DATA FOR THIS EXERCISE section start
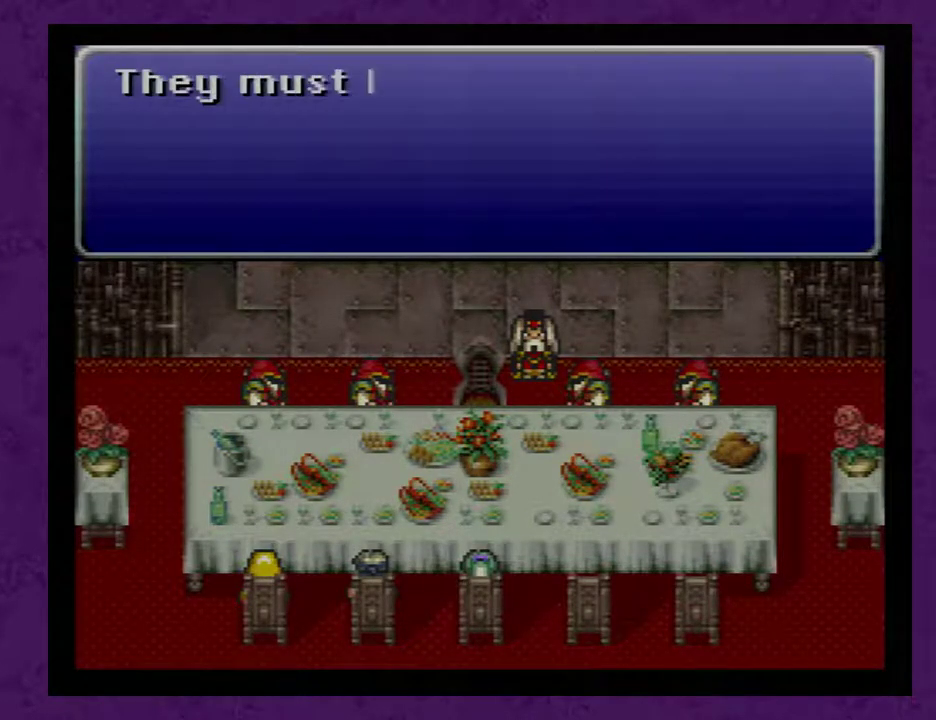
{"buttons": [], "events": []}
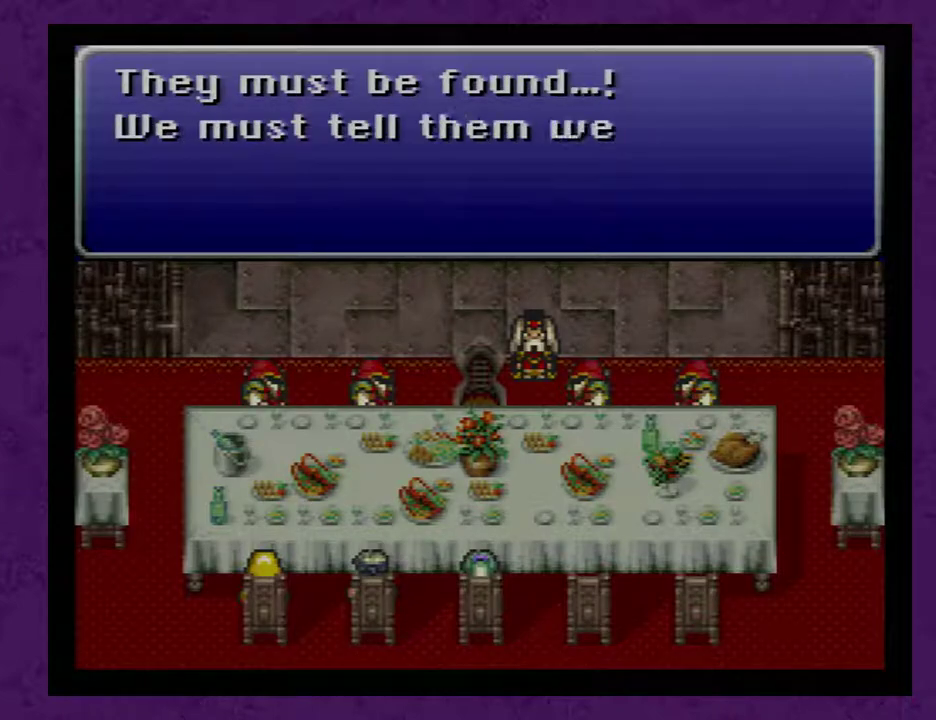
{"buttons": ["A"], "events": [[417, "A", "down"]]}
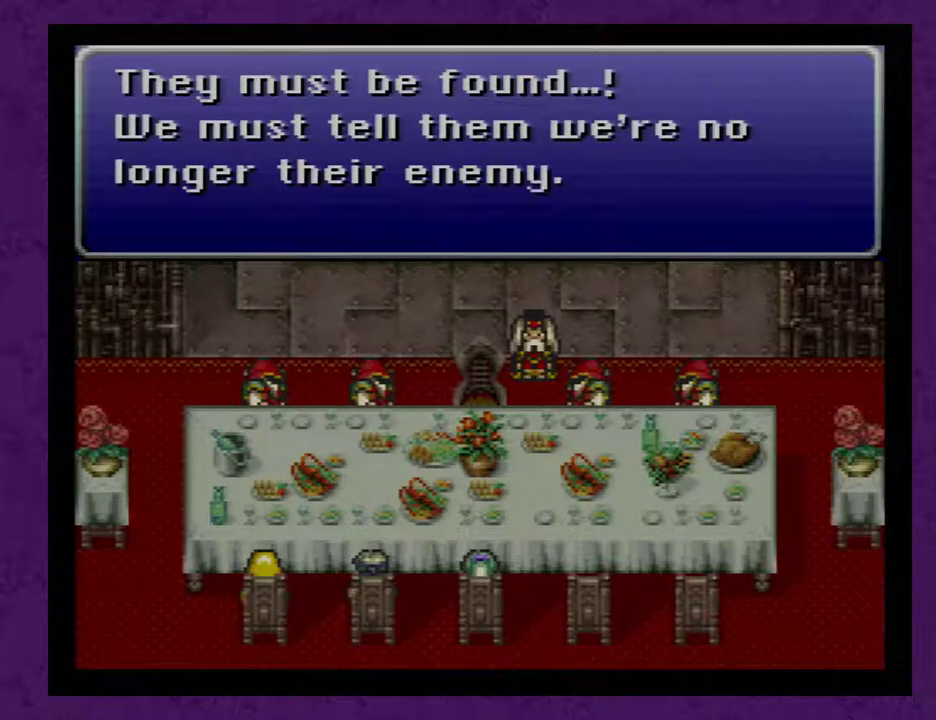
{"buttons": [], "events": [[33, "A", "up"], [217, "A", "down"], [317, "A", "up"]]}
DATA FOR THIS EXERCISE section end
DATA FOR THIS EXERCISE section start
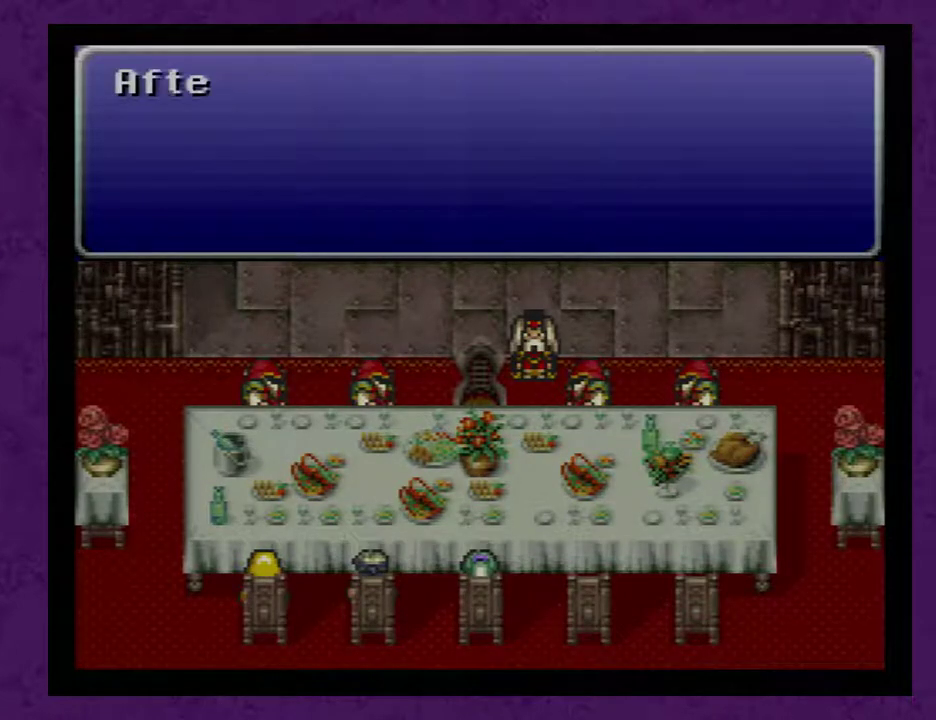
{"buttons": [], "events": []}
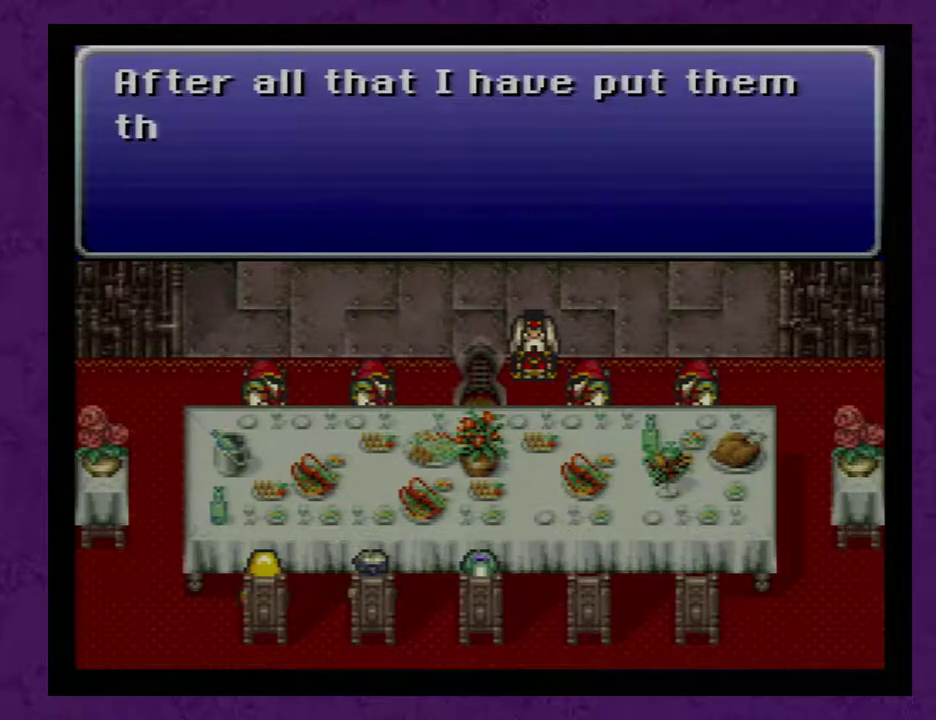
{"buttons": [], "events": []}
DATA FOR THIS EXERCISE section end
WHAT YOU ARE ASKED TO DO:
For the string "down", find every line of the material that contains it, and copy each one.

RESULT OF THE EXERCISE:
{"buttons": ["A"], "events": [[417, "A", "down"]]}
{"buttons": [], "events": [[33, "A", "up"], [217, "A", "down"], [317, "A", "up"]]}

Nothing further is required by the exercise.